Section de texte:

«Par souci d’équité, il est temps plus que jamais que les États mettent fin à de telles pratiques discriminatoires, en obligeant ces «pirates de contenu» à payer leur juste part aux médias écrits ou parlés», écrit l'auteur de cette lettre d'opinion.

Les créateurs travaillent, les intermédiaires empochent

POINT DE VUE / Ce phénomène décrit dans le titre sévit malheureusement depuis longtemps dans de nombreux secteurs économiques et le monde culturel n’y fait pas exception. Pensons aux créateurs de chansons qui reçoivent des peccadilles pour leurs droits d’auteurs, alors que l’industrie de la musique ramasse la manne dans ses filets. Cette injustice se retrouve maintenant dans le monde de l’information écrite et parlée qui est vampirisé par les géants du Web.

En ce sens, l’appel de détresse du Groupe Capitales Médias (GCM), dont les revenus publicitaires sont siphonnés par les ténors de la Toile, est la pointe de l’iceberg d’un problème profond vécu par les médias et particulièrement par les journaux. En effet, ces parasites du net s’accaparent du travail effectué par les artisans de ces médias pour les diffuser sur le Web, et ce, en toute impunité.

Comme on le sait, les médias écrits ou parlés offrent une information vérifiée, tout en tentant de se rapprocher le plus possible d’un idéal d’objectivité. Ces démarches ont un coût et c’est le prix à payer pour alimenter une saine démocratie. Nous sommes à mille lieues des fausses nouvelles qui pullulent sur les réseaux sociaux en colportant, la plupart du temps, toutes sortes d’inepties. Les géants du Web, qui ne paient pas d’impôts ni de taxes dans les pays où ils opèrent, redirigent par surcroît des nouvelles en provenance des médias traditionnels vers leurs multiples plateformes sans leur offrir aucune compensation monétaire.

Par souci d’équité, il est temps plus que jamais que les États mettent fin à de telles pratiques discriminatoires, en obligeant ces «pirates de contenu» à payer leur juste part aux médias écrits ou parlés. Ce pourrait être une forme de ristourne versée aux médias en provenance de l’imposition de taxes ou d’impôts auprès des entreprises du Web. Cette redistribution permettrait entre autres aux journaux de redevenir rentables dans un marché assaini où chacun des joueurs bénéficierait des mêmes règles de jeu.

Données fournies:
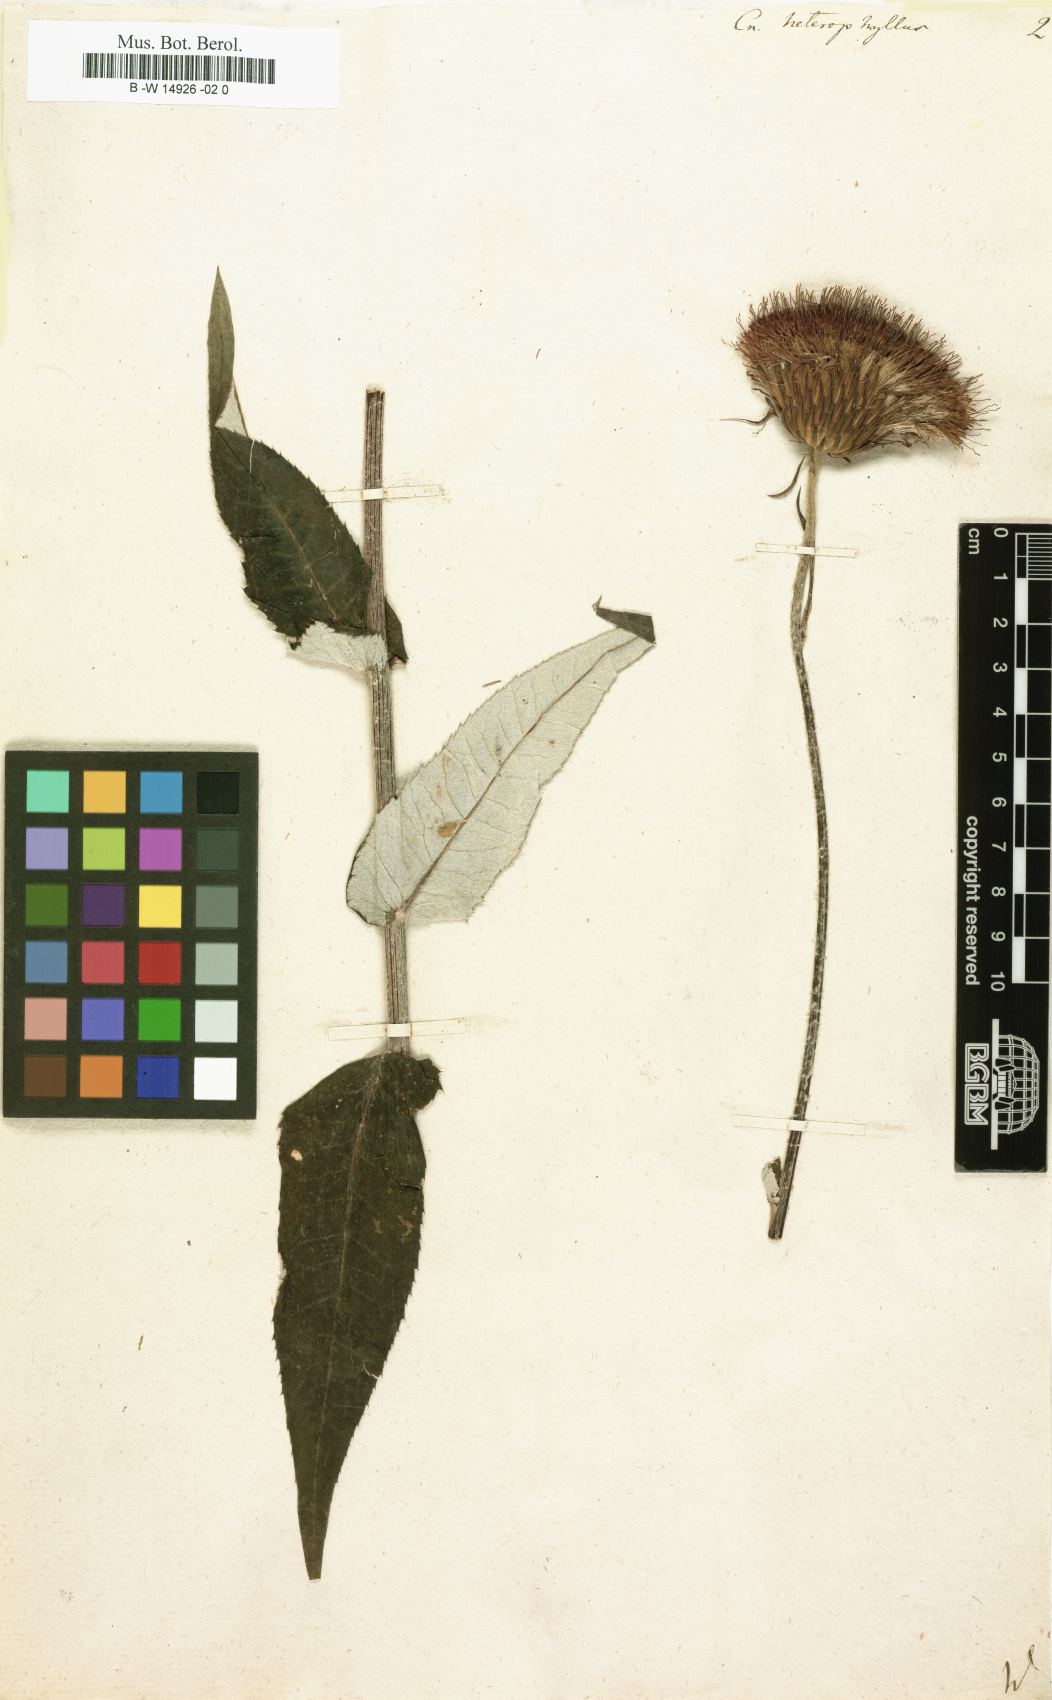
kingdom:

Actions requises:
1) D'après le texte sur les géants du Web, que ces entreprises ne paient-elles pas dans les pays où elles opèrent ?
2) Résumez en deux phrases le texte sur les géants du Web.

Réponses rédigées:
1) Elles ne paient ni impôts ni taxes.

2) Les géants du Web vampirisent l'information écrite et parlée : ils siphonnent les revenus publicitaires des médias et diffusent le travail de leurs artisans sur leurs plateformes sans aucune compensation, comme l'illustre l'appel de détresse du Groupe Capitales Médias. Il est temps que les États obligent ces « pirates de contenu » à payer leur juste part, par exemple au moyen d'une ristourne tirée de taxes ou d'impôts imposés aux entreprises du Web, ce qui permettrait aux journaux de redevenir rentables.